The street women scampers with her crooked spine down the crooked alley screaming nothing screams to a nothing audience. No one hears but me. Maybe the puppy hears but the puppy has her figured out already. I am far from that. I have figured out my cigar, my cup of dirt red wine and my parchment shirt. Beyond that I am lost. She makes her way like some misshaped stone down the beach, rolling in the waters, bouncing, fighting, scraping the basement of the world. She does not wonder about anything because she knows everything. She knows the depths of the oceans and the heights of the heavens. She has climbed the ladders of the world with her zig zag gate. She walks with a crutch but it has no purpose. No purpose outside sympathy, delusion, food and a hat full of coins. I wonder where she got it.

The two military men with their military strut and long, shiny, backslide machine guns, walk over to me, the boy with the short cigar. The boy with the short fuse who watches the street woman with the short left leg. They smell the tobacco, the smell the fear, the ignorance, the youth. They smell with their military noses my bohemian cup filled with bohemian drink on those bohemian city streets. Drip, drip, drip from the ancient eaves trough onto the stone long eroded with garbage and rain and water and dusty steps of dusty people. The street woman gallops off into fate’s dark swallows. Fate gulps her up. I can see the bottom of my glass through the small amount of wine still left in my cup like a wise man sees the bottom of the ocean from his small tin skiff. It swashes around before his glassy eyes and he contemplates it, wonders how it came to be and how it will ever, ever come to pass. He gulps it up. The machine guns follow the crooked tread into the throws of fate and its big, wide, slobbery mouth saying ‘awe’.
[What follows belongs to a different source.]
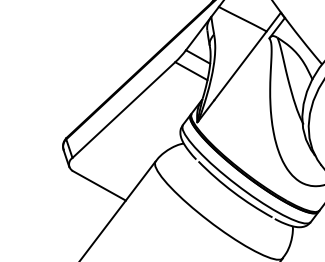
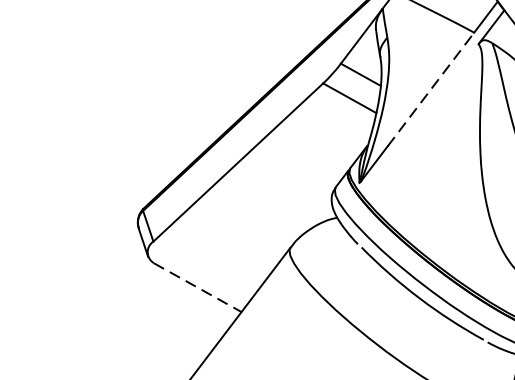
line: (240, 65) -> (430, 88), solid -> dashed
line: (99, 186) -> (198, 288), solid -> dashed

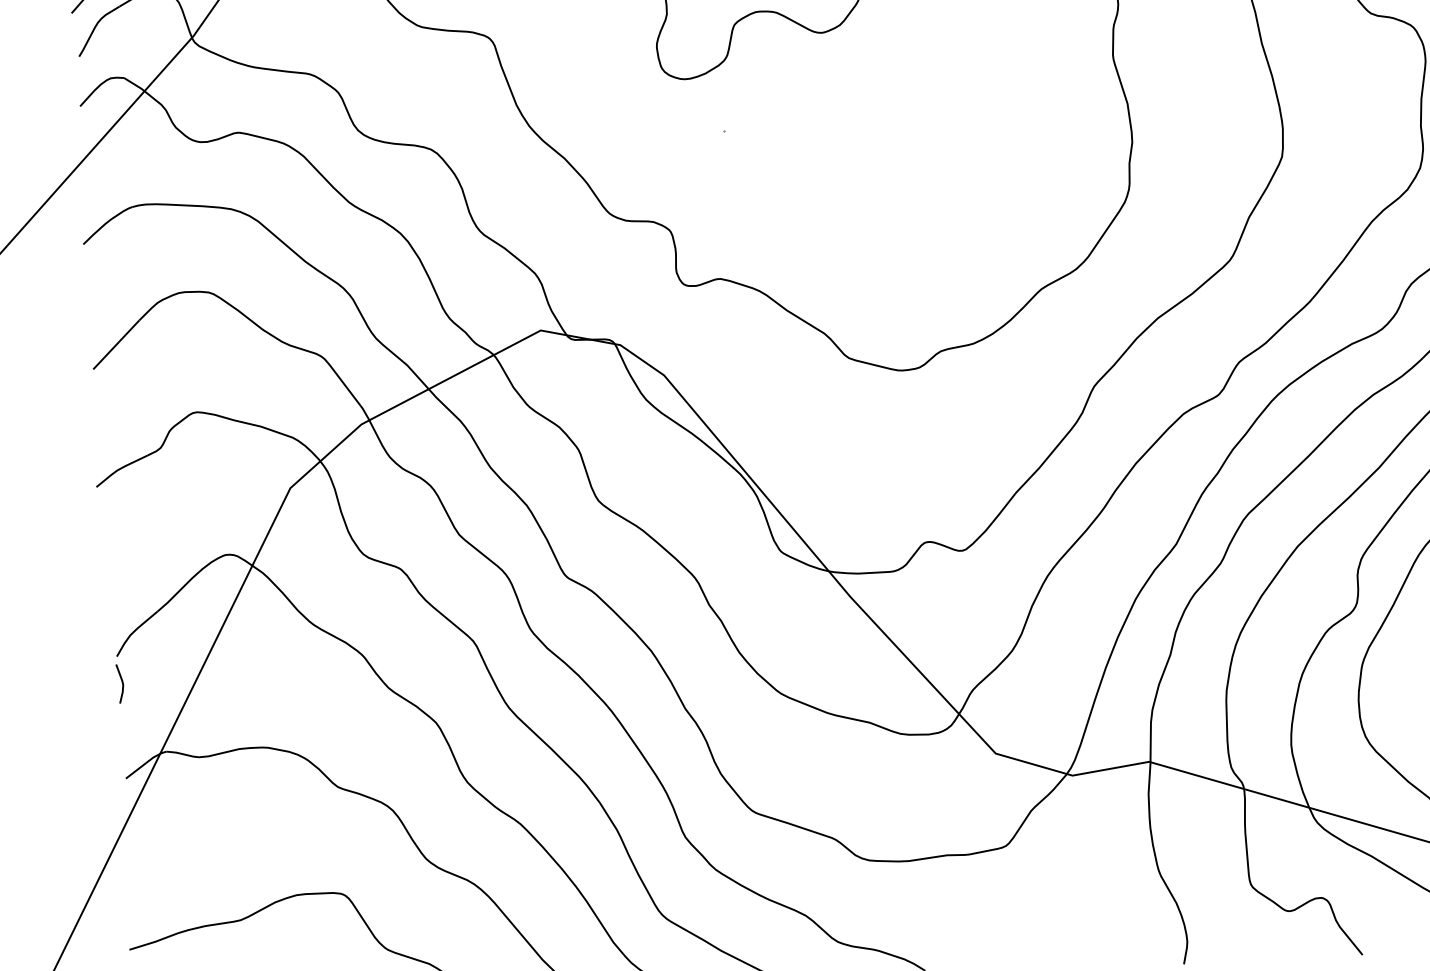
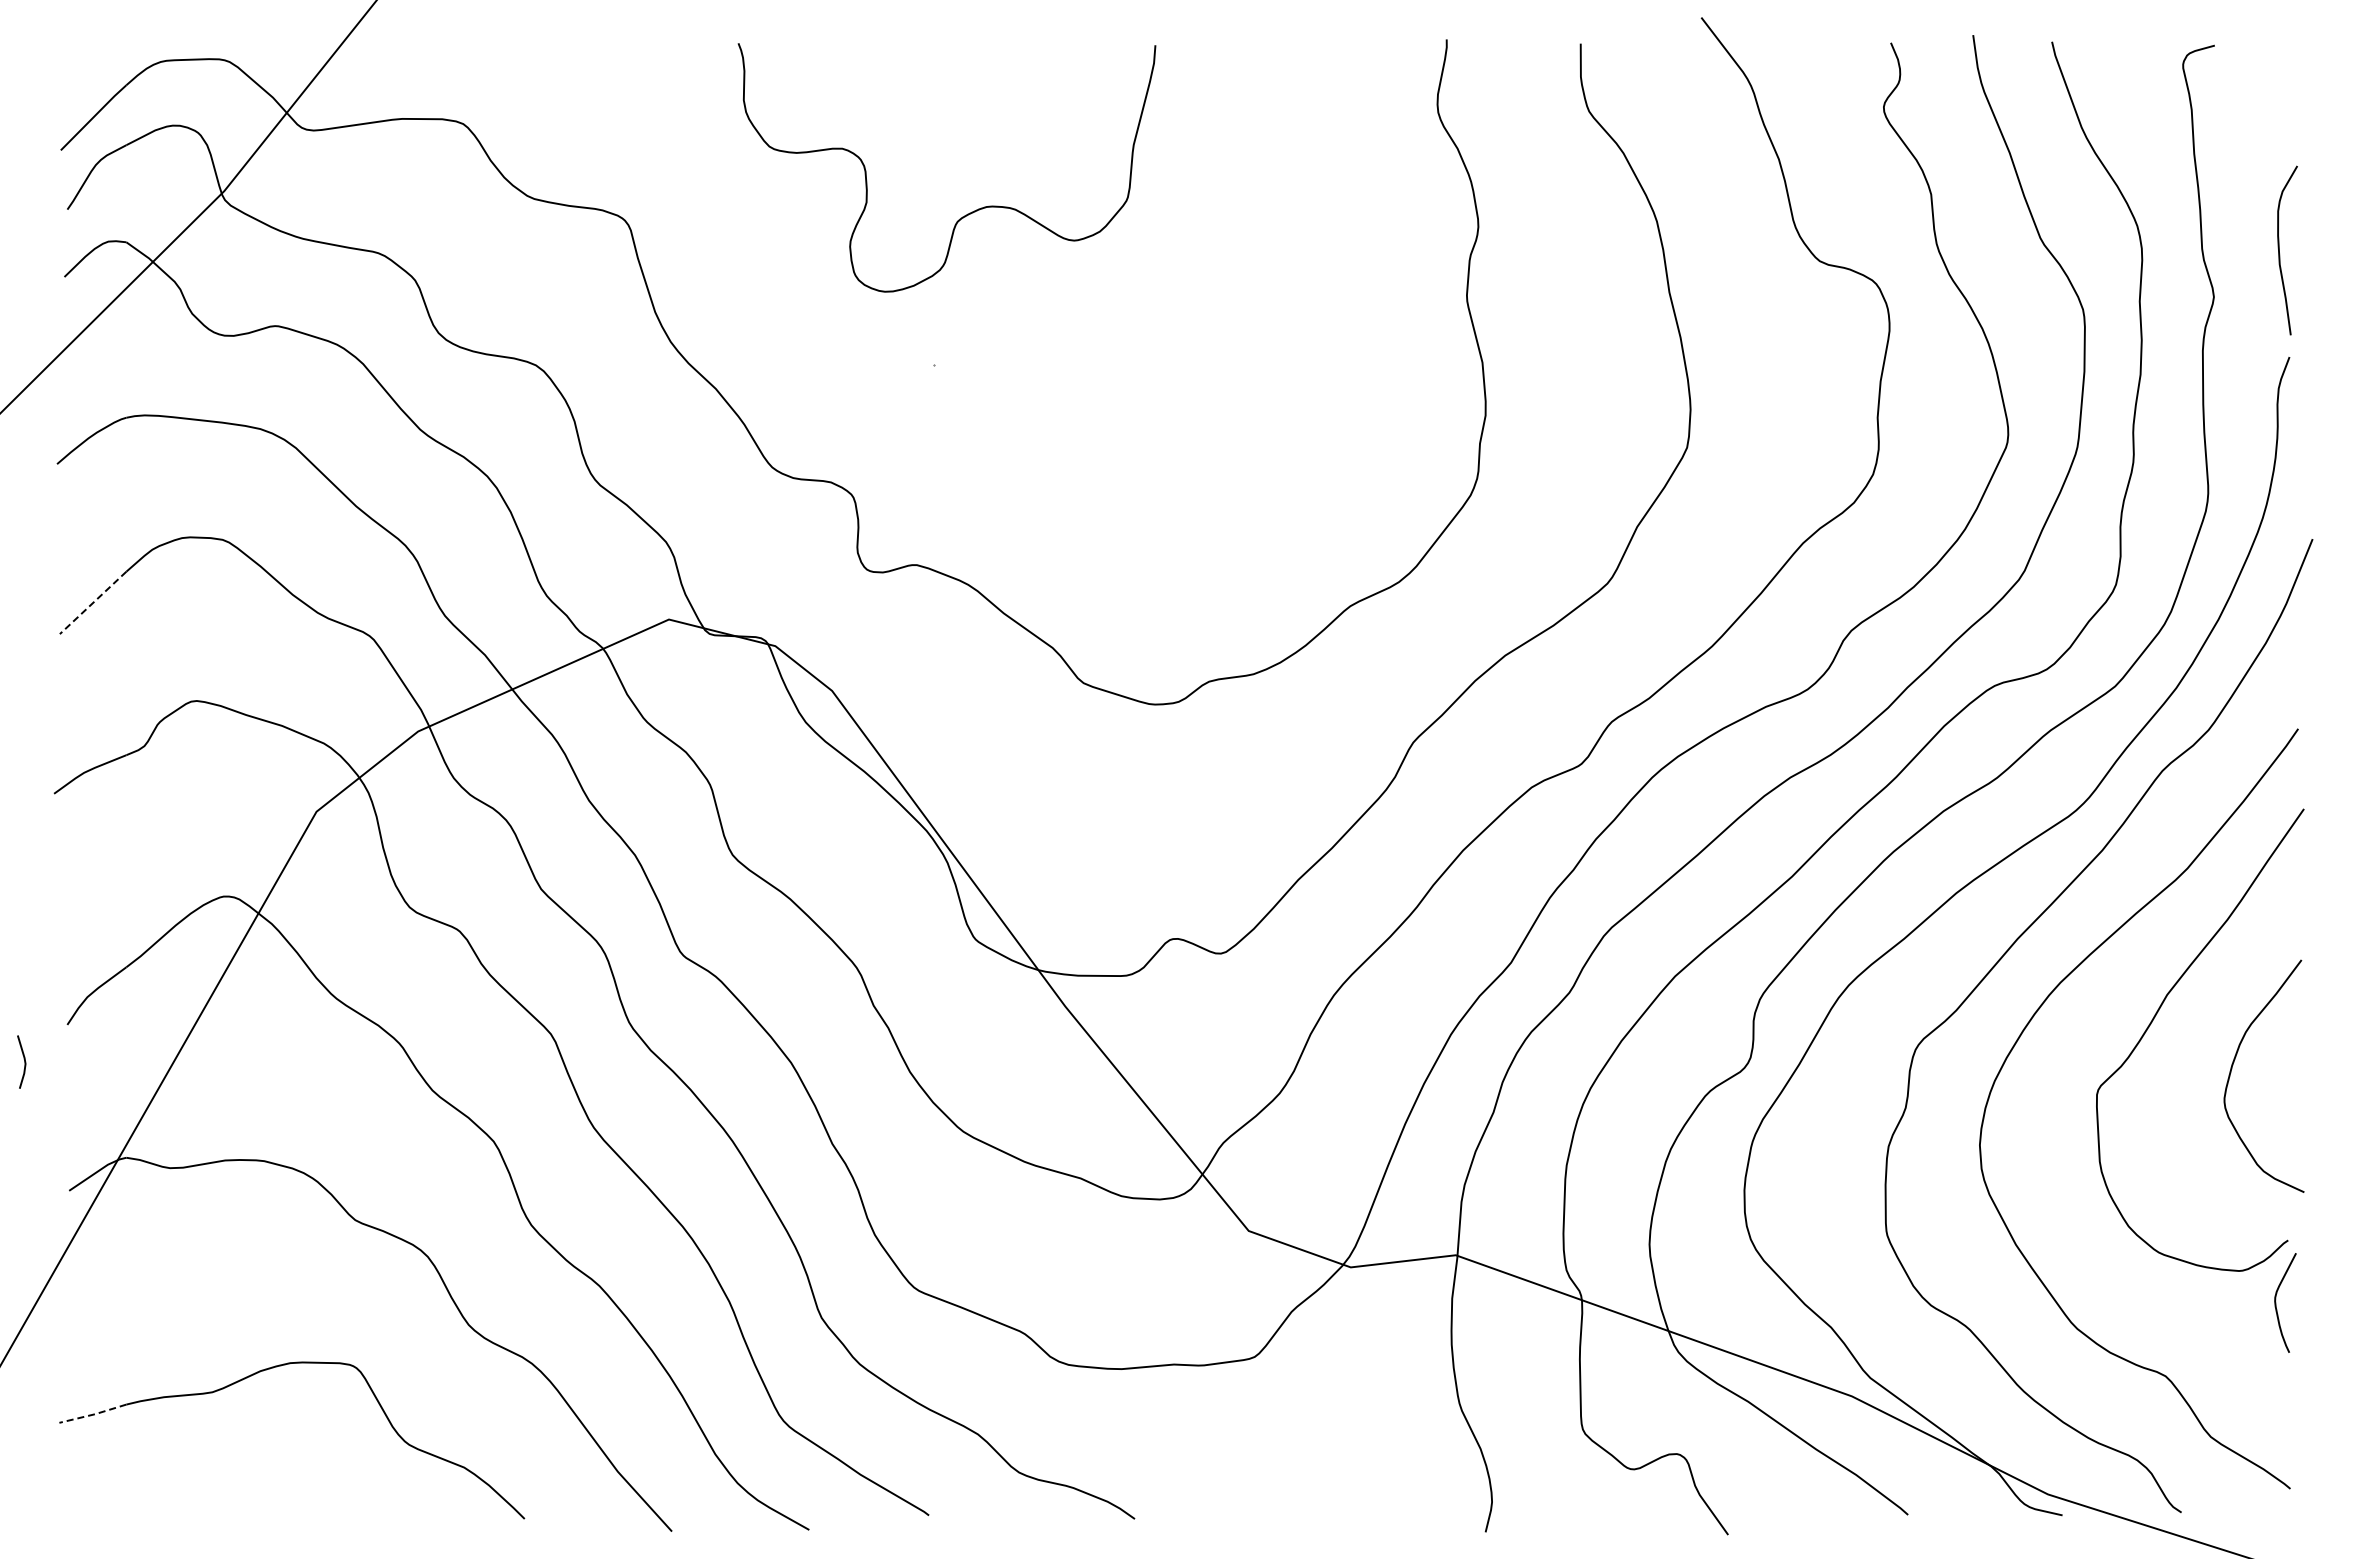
line: (116, 344) -> (93, 602), solid -> dashed
line: (121, 681) -> (23, 1059), moved
line: (154, 942) -> (93, 1414), solid -> dashed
I sit in front of a hulking, bombed-out church. Walls crumbling before my eyes and making the ground higher with resentment. The dust of stone blowing off into the blue night wind. Its doors are long gone, its roof is long gone, its floors are gone and its people are gone. But its memory lives and its command lives and its pulsing, cold body lives. Purple lights placed by modern man for modern tourists shine garishly upon its grand skin insultingly. The yellow moon battles the purple lights in a never ending chromatic debate. My thousand dancing ballerinas dance with a thousand more who danced throughout the sunrises and sunsets of sorry, forgotten, ageless ages. Like some tank, like some beast, like some scolding father or teacher who knows-it-all, that bombed-out church changes the night as the wind finds its way around it. A thousand ghosts rise up from the oiled, shiny, tumbled, jumbled stones to greet me and greet the puppy of youth and the screaming, contorted woman of fate. They shake my smokey hand and kiss my wine-soaked lips. A thousand ghosts with a million memories and million more concerns all parade their way down those yellow, moonlit alleys and haunt a million more thin-skinned, happy dreams.

A puddle ripples as they hover by. My eye catches it. The fuzzy puppy is gone. The bent women is gone. The confident military men are gone. It is me and the buildings of time. I dash my burning hot peach blunt missile into the ruffled spectating waters and move on beneath that blue night sky. The hiss of hot hitting cold pierces the still air like a godly arrow from some golden bow far beyond the heavens. Rubber tires rumble on those rubble stone streets. I go against the grain, blending in with those rubble stone streets back to my hovel. The drip, drip, drip and the scamper, scamper, scamper and the whines and the giggles and ghost’s cries and the peach hiss remind me of my lonely keyboard and its lonely letters waiting to be worn away with vain musings and inept observations. My fuzzy thoughts and bent memories and confident stare guide me falsely through those ruffled waters of time. Falsely towards that finish line. Those vibrant, smokey scenes of a colonial venue masterpiece will raise forever before my glassy eyes like a thousand dancing ballerinas all dressed in vibrant grey.